According to a lengthy report in the local newspaper, Arizona’s university presidents at ASU, UA and NAU all will get steep pay increases granted by the Arizona Board of Regents (ABOR), who unanimously approved the salary increases and contract extensions based on their annual performance reviews. The report states, “Regents raised no questions or comments prior to their vote.” The term of a regent is eight years, twice as long as the governor who appointments them.
Arizona State University President Michael Crow’s base salary (excluding numerous perks and bonuses) is now $809,846, up 5% from $771,282 a year ago. University of Arizona President Robert Robbins will receive $792,241 in base salary, Northern Arizona University President Jose Luis Cruz Rivera will get a base salary of $576,800, up a hefty 12% from when he assumed the position just six months ago. Crow, who was appointed in 2002, is among the nation’s highest paid public university presidents. Arizona’s governor, who runs the entire state, is paid $95,000 — minus all of the perks paid to the university presidents. Governors are limited to two consecutive four-year terms in office.
In addition to their salaries, the university presidents also receive housing and vehicle allowances, numerous benefits, retirement contributions and the opportunity for hefty bonuses each year based on “achieving various goals for their universities.” All of their contracts were extended.
Regents “approved payouts for achieving some of those goals and set new goals for each of the presidents and the university system over the next year and next several years,” ensuring the money stream keeps flowing.

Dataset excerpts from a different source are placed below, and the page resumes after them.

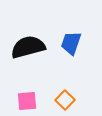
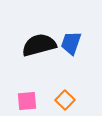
black semicircle: moved 11 px right, 2 px up
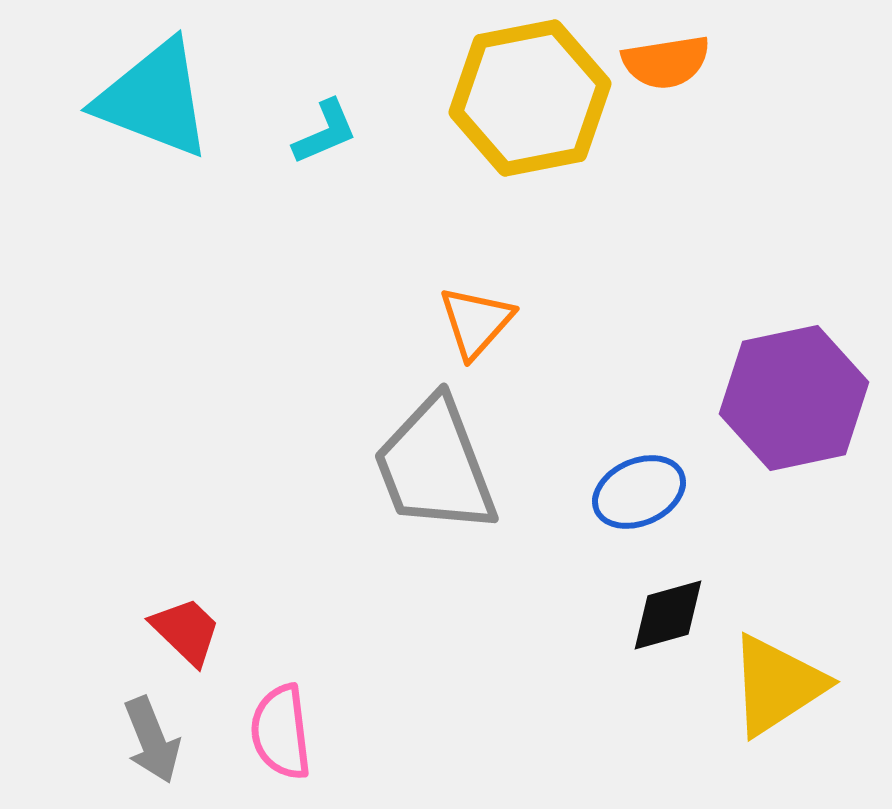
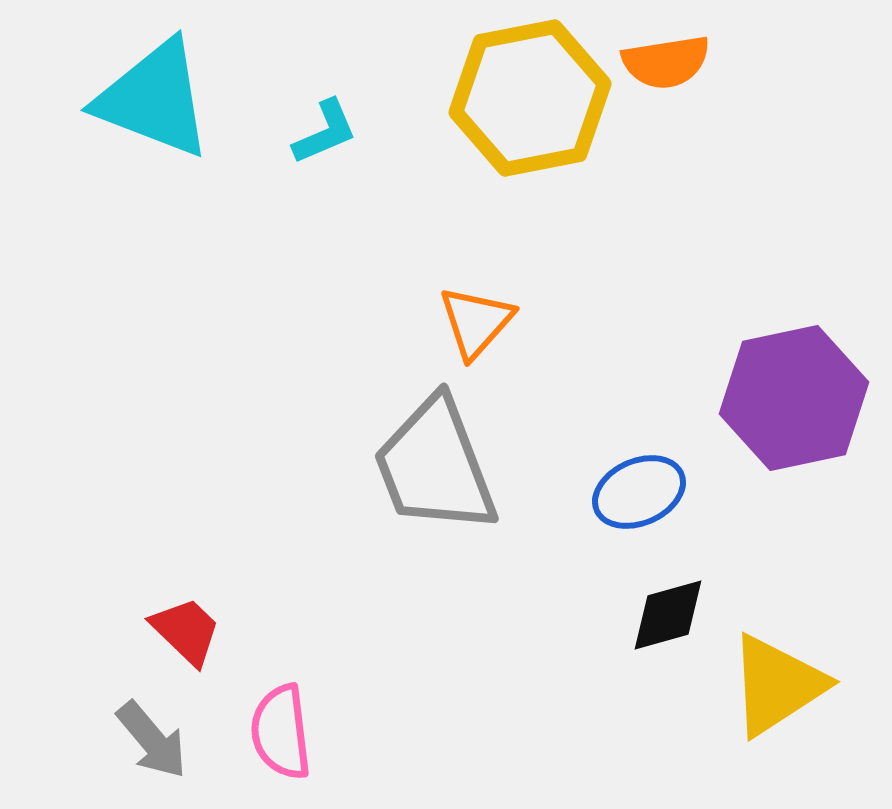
gray arrow: rotated 18 degrees counterclockwise
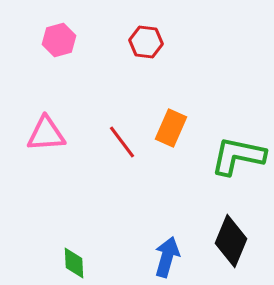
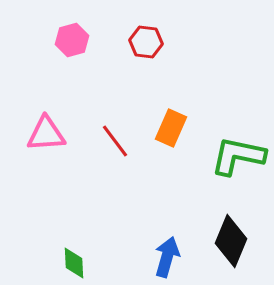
pink hexagon: moved 13 px right
red line: moved 7 px left, 1 px up
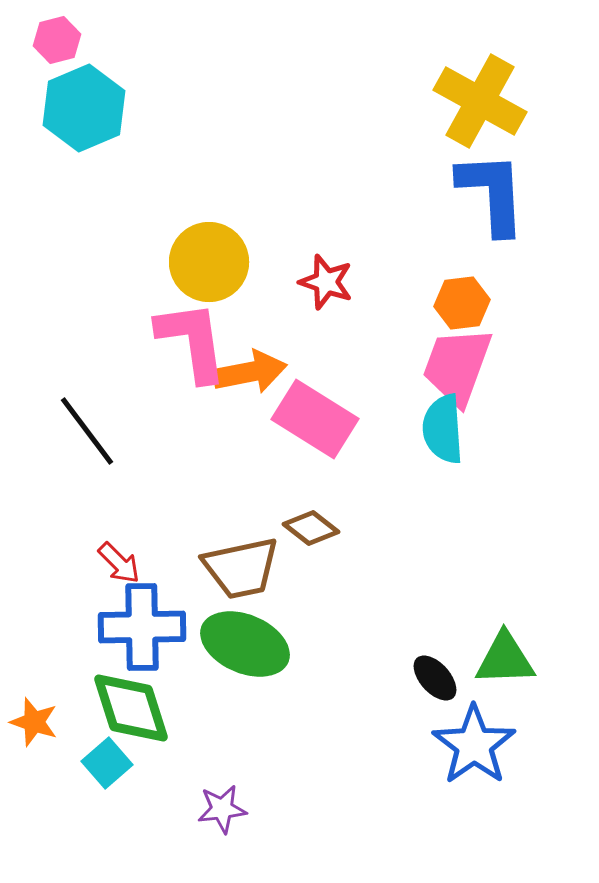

ABOR members previously discussed the contracts in closed-door executive session “because they are employment and salary issues.” The public, whose taxes fund these excessive salaries, and cash strapped students, often working multiple part-time jobs to make ends meet, as their tuition and fees rise yearly, are unable to be privy to the details of those conversations.
The latest absurdity comes in the form of NAU’s announcement that it will begin providing free tuition for members of any of Arizona’s 22 federally recognized tribes. The University of Arizona already has such a program in place as does Arizona State University. Guess whose tuition will be raised to cover this extremist separatism?